Tuesday, September 12, 2006

Watching your child play football in the rain is an experience. The mud, the slipping and sliding, whistles blowing, people screaming... you can completely forget the weather in situations like that.

Watching your child stand on the sidelines, in the rain, while "the best" players are playing is something else altogether. It's frustrating, heartbreaking, and you feel every cold little drop pelting your head.

Son's middle school policy for sports is "no-cut". This means that if you show up for tryouts you make the team. This means that the not-so goods practice right alongside the goods and the very goods. It does not mean, however, that everyone will play in the games.

Unfortunately, when it comes to game time, it's all about winning. The best players, the rising stars are, naturally, played. I do understand this to a certain point. If they stand out as exceptional players, you want them to go out there and make as many exceptional plays as they can. However, when the best players play constantly, when they are "iron-manned" (switched from offense to defense) and are hardly ever taken out, when they are played until the bitter end when your team is getting spanked by your opponents (we're talking a complete shut-out, here), then it begs the question: What's going on here ??

What is going on, coach, and why? Why have a "no cut" policy if you aren't playing half your team? Do you really think it's kinder to have them stand on the sidelines, game after game, never being called to the field, hoping this time you'll notice them, give them a chance to prove themselves and walking away from each game disappointed and discouraged and wondering why they even bother to come at all?

Why not live up to the glory promised by the term "TEAM" and give everyone a chance out there? At this age and level, isn't gaining experience what it's all about? Seriously, there's no national titles involved here, no sneaker deals or McDonalds commercials. So why not play them all? Why not play the team?
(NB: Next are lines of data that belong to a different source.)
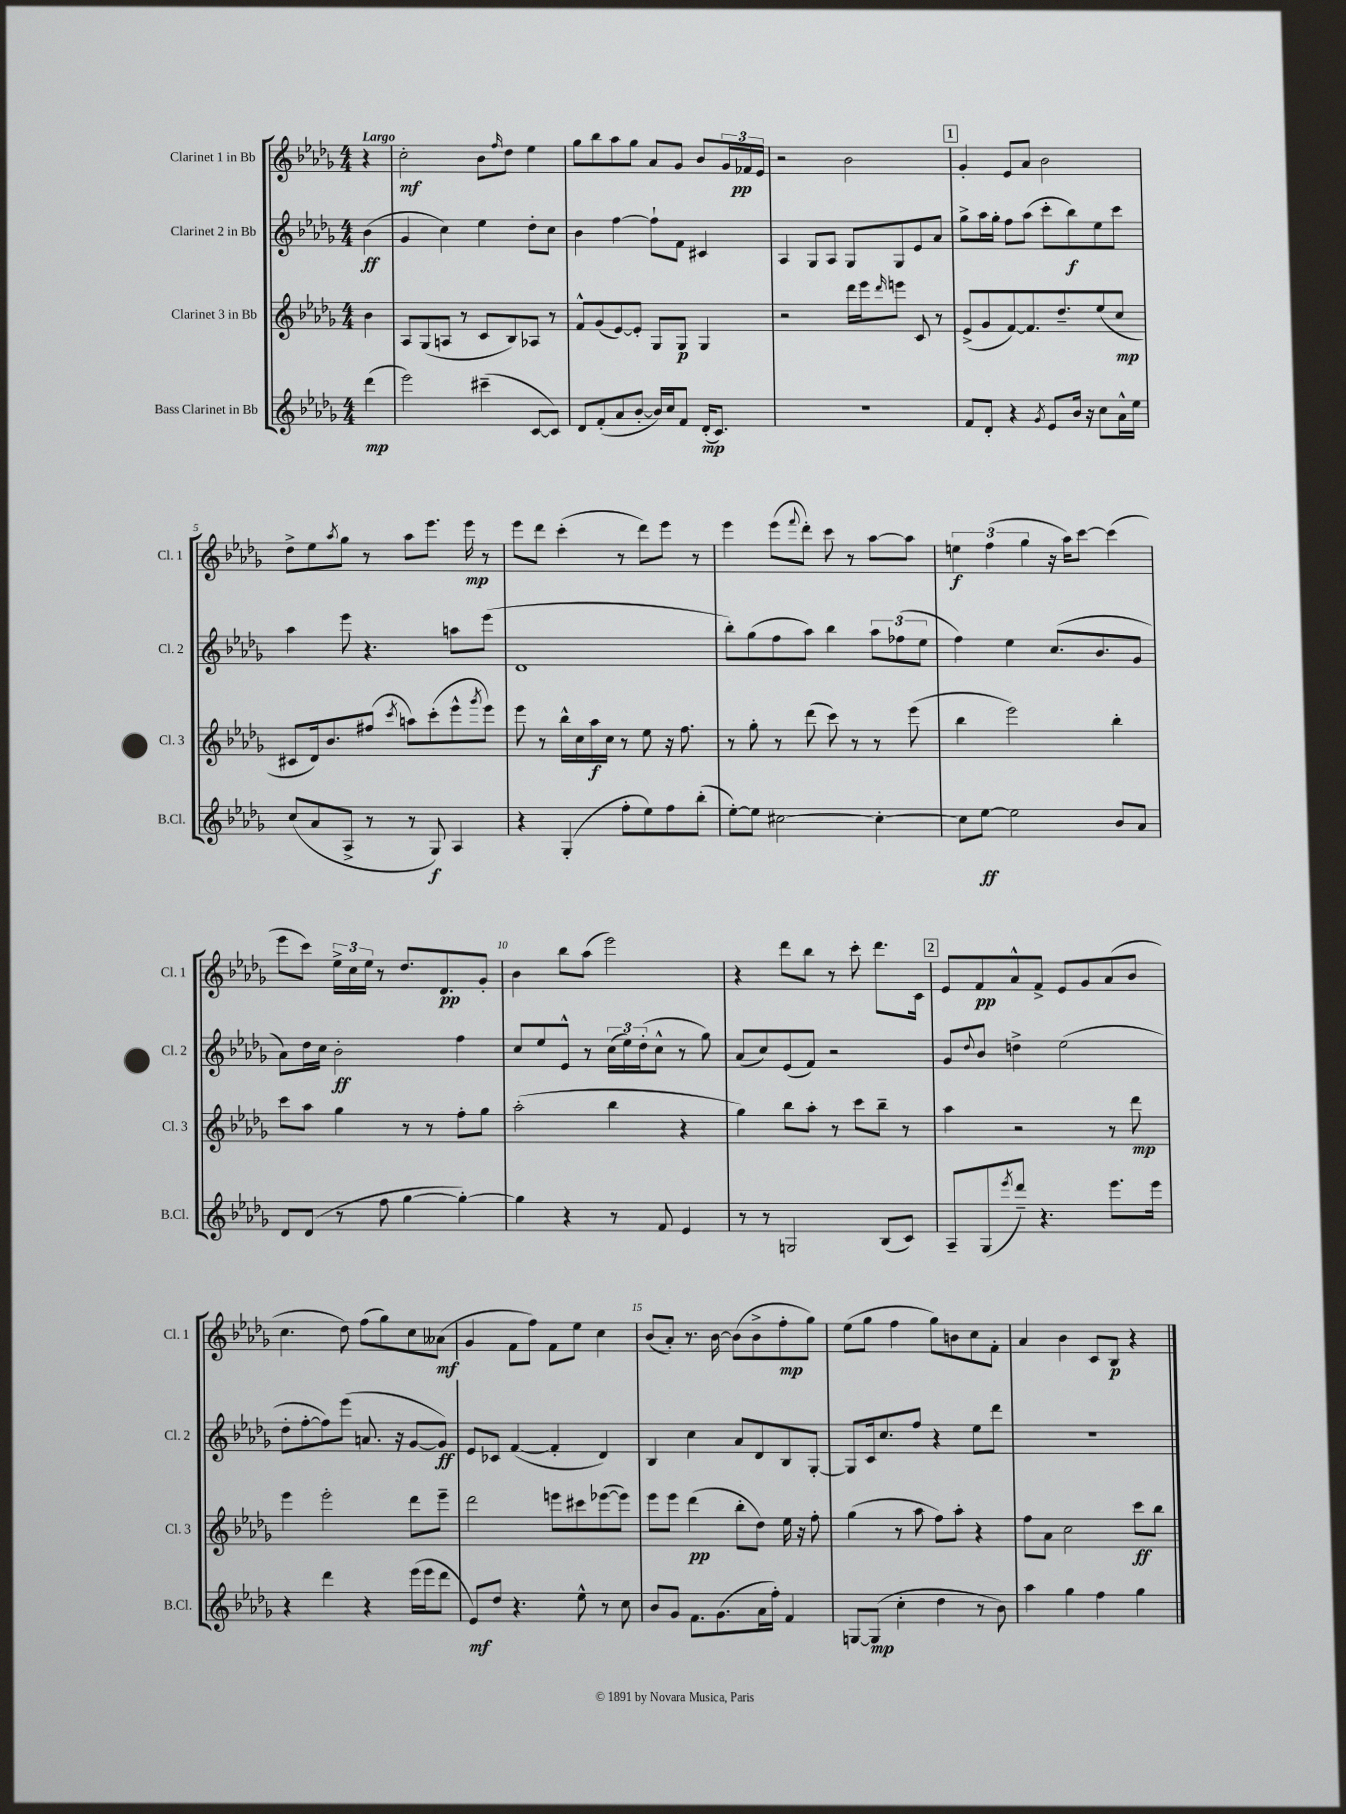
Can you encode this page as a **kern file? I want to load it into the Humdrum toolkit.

**kern	**kern	**kern	**kern
*staff4	*staff3	*staff2	*staff1
*clefG2	*clefG2	*clefG2	*clefG2
*k[b-e-a-d-g-]	*k[b-e-a-d-g-]	*k[b-e-a-d-g-]	*k[b-e-a-d-g-]
*M4/4	*M4/4	*M4/4	*M4/4
(4ddd-\	4b-\	(4b-\	4r
=	=	=	=
2eee-\)	8A-/L	4g-/	2cc'\
.	(8G-/	.	.
.	8A/J	4cc\)	.
.	8r	.	.
(4ccc#~\	8c/L	4ee-\	8b-\L
.	.	.	16qqff/
.	8B-/)	.	8dd-\J
[8c/L	8A-/J	8dd-'\L	4ee-\
8c/]J)	8r	8cc\J	.
=	=	=	=
8d-/L	8f^^/L	4b-\	8gg-\L
(8f'/	(8g-/	.	8bb-\
8a-/	[8e-/)	[4ff\	8aa-\
[8b-'/J	8e-'/]J	.	8gg-\J
16b-/]LL)	8G-/L	8ff`\]L	8a-/L
16cc/J	.	.	.
8f/J	8G-/J	8f\J	8g-/J
(16d-'/LK	4G-/	4c#/	8b-/L
8.c/J)	.	.	.
.	.	.	24g-/L
.	.	.	24f-/
.	.	.	24e-/JJ
=	=	=	=
1r	2r	4A-/	2r
.	.	8G-/L	.
.	.	8A-/J	.
.	16ddd-\LL	8G-/L	2b-\
.	16eee-\J	.	.
.	16qqddd-/	.	.
.	8eee\J	8G-/	.
.	8c/	8e-/	.
.	8r	8a-/J	.
=	=	=	=
8f/L	(8e-^/L	8gg-^\L	4g-'/
8d-'/J	8g-/	16aa-\L	.
.	.	16gg-'\JJ	.
4r	[8f/)	8ff\L	8e-/L
.	8.f/]	(8aa-\J	8a-/J
8qg-/	.	.	.
8e-/L	.	8ccc'\L	2b-\
.	8.dd-~/	.	.
16b-/Jk	.	8bb-\)	.
16r	.	.	.
8cc\L	(8ee-/	8ee-\	.
16a-^^\L	8cc/J	8ccc\J	.
16ee-\JJ	.	.	.
=	=	=	=
(8cc/L	8c#/L	4aa-\	8dd-^\L
8a-/	16d-/k)	.	8ee-\
.	8.b-/	.	.
.	.	.	8qaa-/
8A-^/J	.	8eee-\	8gg-\J
8r	(8ff#/J	4.r	8r
.	8qccc/	.	.
8r	8aa\L)	.	8aa-\L
8G-/)	(8ccc'\	.	8.eee-\J
4A-/	8eee-^^\	8aa\L	.
.	.	.	16eee-\
.	8qggg-/	.	.
.	8eee-\J)	(8eee-\J	8r
=	=	=	=
4r	8eee-\	1d-	8eee-\L
.	8r	.	8ddd-\J
(4G-'/	16bb-^^\LL	.	(4ccc'\
.	16cc\	.	.
.	16aa-\	.	.
.	16cc\JJ	.	.
8ff'\L	8r	.	8r
8ee-\)	8ee-\	.	8ddd-\L)
8ff\	16r	.	8eee-\J
.	8.ff\	.	.
(8bb-'\J	.	.	8r
=	=	=	=
[8ee-'\L)	8r	8bb-'\L)	4eee-\
8ee-\]J	8gg-'\	(8gg-\	.
[2cc#\	8r	8ff\	(8eee-\L
.	.	.	8qqfff/
.	(8ddd-\	8aa-\J)	8ddd-'\J)
.	8ccc\)	4bb-\	8ccc\
.	8r	.	8r
4cc#'\_	8r	12aa-\L	[8aa-\L
.	.	(12ff-\	.
.	(8eee-\	.	8aa-\]J
.	.	12ee-\J	.
=	=	=	=
8cc#\]L	4bb-\	4ff\)	6ee\
[8ee-\J	.	.	.
.	.	.	(6ff\
2ee-\]	2eee-\)	4ee-\	.
.	.	.	6gg-\
.	.	(8.cc/L	16r
.	.	.	16aa-\LK)
.	.	.	[8ccc\J
.	.	8.b-/	.
8b-/L	4bb-'\	.	(4ccc\]
8a-/J	.	8g-/J	.
=	=	=	=
8d-/L	8ccc\L	8a-\L)	8eee-\L
(8d-/J	8aa-\J	16dd-\L	8ccc\J)
.	.	16cc\JJ	.
8r	4gg-\	2b-'\	24ee-^\LL
.	.	.	24cc\
.	.	.	24ee-\JJ
8ff\	.	.	8r
[4gg-\	8r	.	8.dd-/L
.	8r	.	.
.	.	.	8.d-/
4gg-'\_)	8ff'\L	4ff\	.
.	8gg-\J	.	8g-'/J
=	=	=	=
4gg-\]	(2aa-'\	8cc/L	4b-\
.	.	8ee-/	.
4r	.	8e-^^/J	8bb-\L
.	.	8r	(8aa-\J
8r	4bb-\	(24cc\LL	2eee-\)
.	.	24ee-\)	.
.	.	(24dd-'\J	.
8f/	.	8cc^^\J	.
4e-/	4r	8r	.
.	.	8gg-\)	.
=	=	=	=
8r	4gg-\)	(8a-/L	4r
8r	.	8cc/)	.
2G/	8bb-\L	(8e-/	8ddd-\L
.	8aa-'\J	8f/J)	8bb-\J
.	8r	2r	8r
.	8ccc\L	.	8ccc'\
(8B-/L	8bb-~\J	.	8.ddd-\L
8c/J)	8r	.	.
.	.	.	16c\Jk
=	=	=	=
8A-~/L	4aa-\	8g-/L	8e-/L
.	.	8qqdd-/	.
(8G-/	.	8b-/J	8f/
8qeee-/	.	.	.
8ddd-~/J)	2r	4dd^\	8a-^^/
4.r	.	.	8f^/J
.	.	(2ee-\	8e-/L
.	.	.	8g-/
8.eee-\L	8r	.	(8a-/
.	8ddd-\	.	8b-/J
16eee-\Jk	.	.	.
=	=	=	=
4r	4eee-\	8dd-'\L	4.cc\
.	.	[8ff'\	.
4ddd-\	2eee-'\	8ff\])	.
.	.	(8eee-\J	8dd-\)
4r	.	8.a/	(8ff\L
.	.	.	8gg-\)
.	.	16r	.
(16eee-\LL	8ddd-\L	[8g-/L	8cc\
16eee-\J	.	.	.
8ddd-\J	8eee-~\J	8g-/]J)	(8a--\J
=	=	=	=
8e-/L)	2ddd-\	8e-/L	4g-/
8dd-/J	.	8c-/J	.
4.r	.	([4f/	8f\L
.	.	.	8ff\J)
.	8eee\L	4f'/]	8f\L
8ee-^^\	8ccc#\	.	8ee-\J
8r	([8eee-\	4d-/)	4cc\
8cc\	8eee-\]J)	.	.
=	=	=	=
8b-/L	8eee-\L	4B-/	(8b-/L
8g-/J	8eee-\J	.	8a-'/J)
8.f\L	(4ddd-\	4cc\	8.r
(8.g-\	.	.	[16b-\
.	8bb-'\L	8a-/L	(8b-\]L
16a-\L	8dd-\J)	8d-/	8b-^\
16ff'\JJ)	.	.	.
4f/	16ee-\	8B-/	8ff'\
.	16r	.	.
.	8ff'\	[8G-'/J	8gg-\J)
=	=	=	=
[8G/L	(4gg-\	8G-/]L	(8ee-\L
(8G/]J	.	16c/k	8gg-\J
.	.	8.cc/	.
4cc'\	8r	.	4ff\
.	8aa-\	8ff/J	.
4dd-\	8ff\L)	4r	8gg-\L)
.	8aa-'\J	.	8b\
8r	4r	8ee-\L	8cc\
8b-\)	.	8ddd-\J	8f'\J
=	=	=	=
4aa-\	8ff\L	1r	4a-/
.	8a-\J	.	.
4gg-\	2cc\	.	4b-\
4ff\	.	.	8c/L
.	.	.	8B-/J
4gg-\	8ccc\L	.	4r
.	8bb-\J	.	.
==	==	==	==
*-	*-	*-	*-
I know, I know. We all like to win. Winning is way more fun than losing. But it's even more fun when you're actively taking part in it. Victory without participation is hollow. Cheering on your team from the sidelines in a clean, dry uniform just doesn't cut it. Victory needs to be ground in like the mud and grass on the jersey and cleats. It smells sweetest that way. And every kid on the team deserves to have it ground in at least once or twice.

If you haven't figured it out, I rode my share of benches through school. I know what it's like to sit out game after game, feeling like a loser even when we won because I didn't play. Feeling like double the loser when we lost because maybe I could have made the difference but I wasn't given the chance. I wasn't allowed to try. Riding the bench seriously undermines the spirit of "team" in those with close acquaintance to it. In hindsight, being cut would have been kinder. Then perhaps I wouldn't be tasting that bitterness again in motherhood, watching my son on the sidelines and feeling the ghost of that hard, lousy bench under my ass.